Here's the truth: praise and blame will always flicker around you. But guess what? The more you tap into your super-being meta-habit, the more these waves lose their grip. It becomes second nature, a reflex to ride out what’s hard.

Super-being reminds us that we're having a go at being human, entangled in the complexity of our emotions and experiences. And when we embrace this truth, it becomes easier to embrace the other person too, with their super-being-ness nestled within.

So, who wouldn't want to be super? Don’t sprint off to buy a cape, my friend. It's not about crafting a super-you. It's about unleashing the super-being that's been within you all along.

Try This: "Super-Breathing"

Here's the kicker: Who would you rather team up with? The ones stuck in a black-and-white cycle of blame and applause? Or those who see, feel, and harness the golden opportunities afforded by their super-being clarity? Wouldn’t you rather be among those who can detect the whispers of subtlety? Those who can stand up even when it's a bitter pill?

Today, here's your game plan. On a call or face-to-face, pause. As you inhale, feel the tension in your body. As you exhale, channel your inner super-being and soak in the non-reaction.

And why stop there? Add another round: inhale the awkward tension, exhale the non-doing. Embrace discomfort as your invitation to step up.

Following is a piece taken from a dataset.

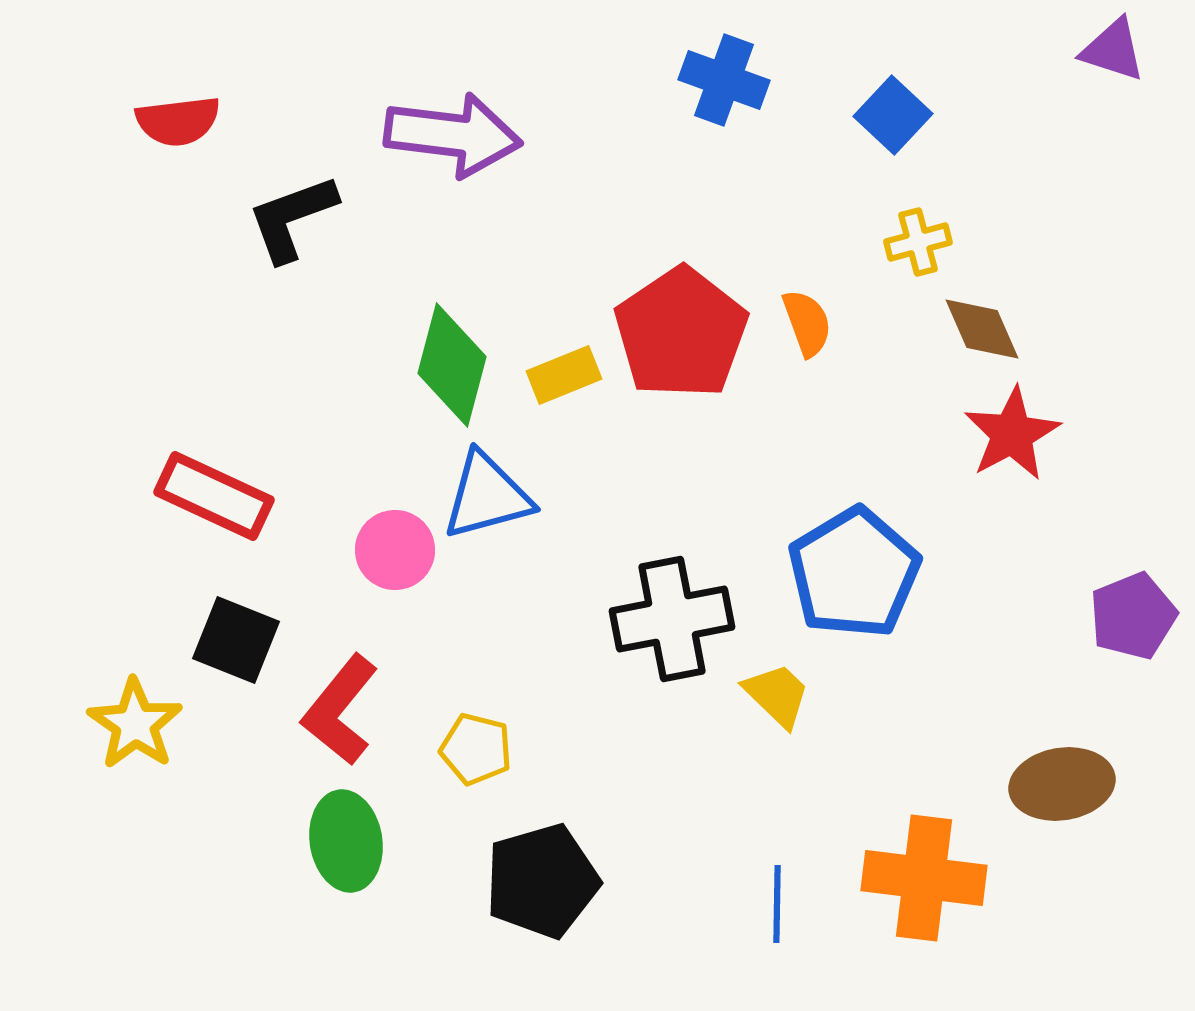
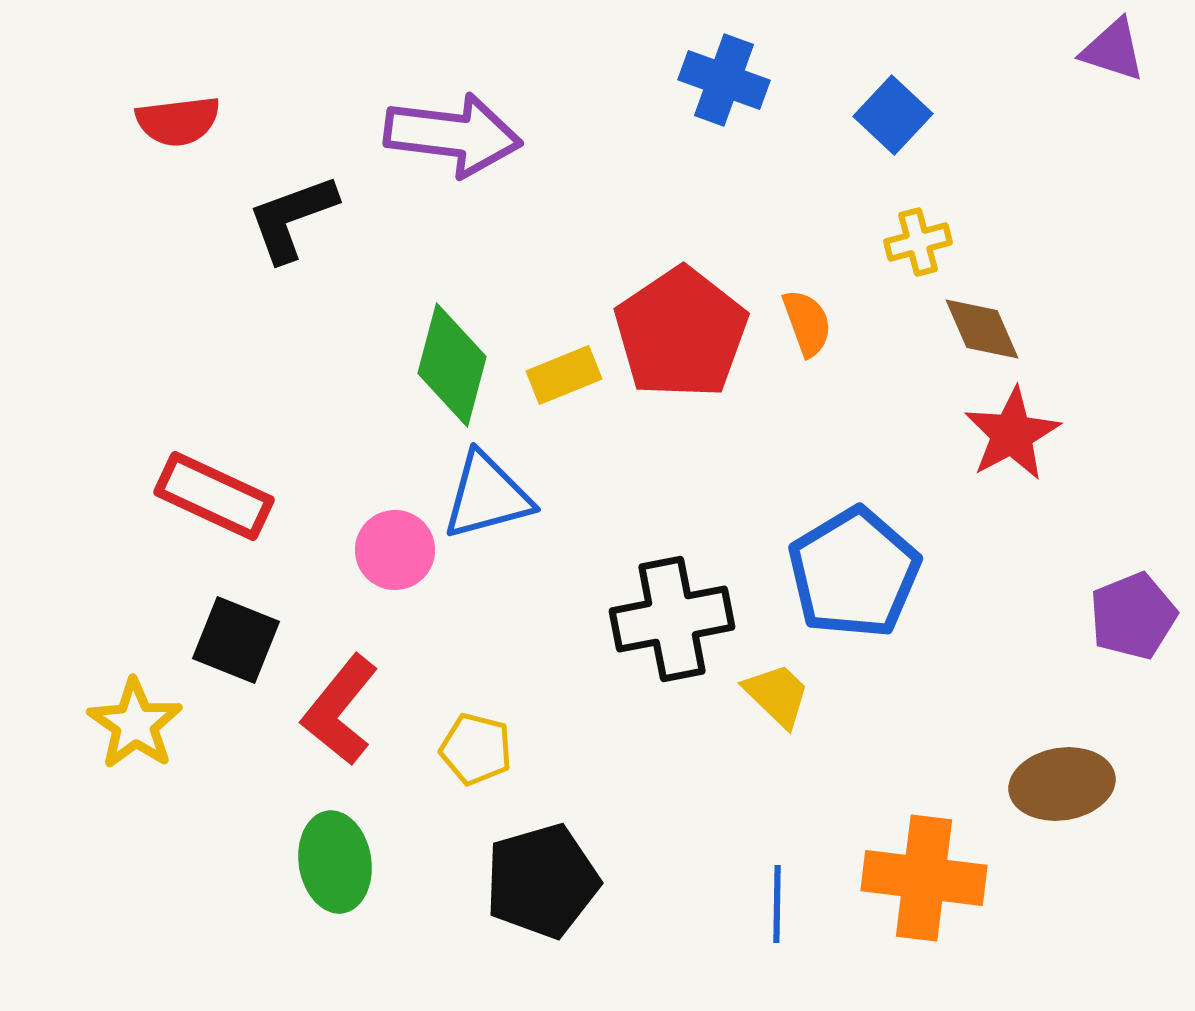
green ellipse: moved 11 px left, 21 px down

Go on, speak, or act from your super-being stance, and watch the magic unfold around you. The world may knock in two dimensions, but it’s those who rise into three that thrive.

References

Ayduk, O., & Kross, E. (2010). "From a distance: Implications of spontaneous self-distancing for adaptive self-reflection." Journal of Personality and Social Psychology, 98(5), 809-829.

Ayduk, O., Gyurak, A., & Luerssen, A. (2008). "Individual differences in the activation and control of affective information." Psychological Science, 19(4), 406-411.

White, R. H. and Carlson, S. M. (2015). What Would Batman Do? Self-distancing Improves Executive Function In Young Children. Developmental Science, 3(19), 419-426.

Kross, E. (2021). Chatter: The voice in our head, why it matters, and how to harness it. New York, NY: Crown.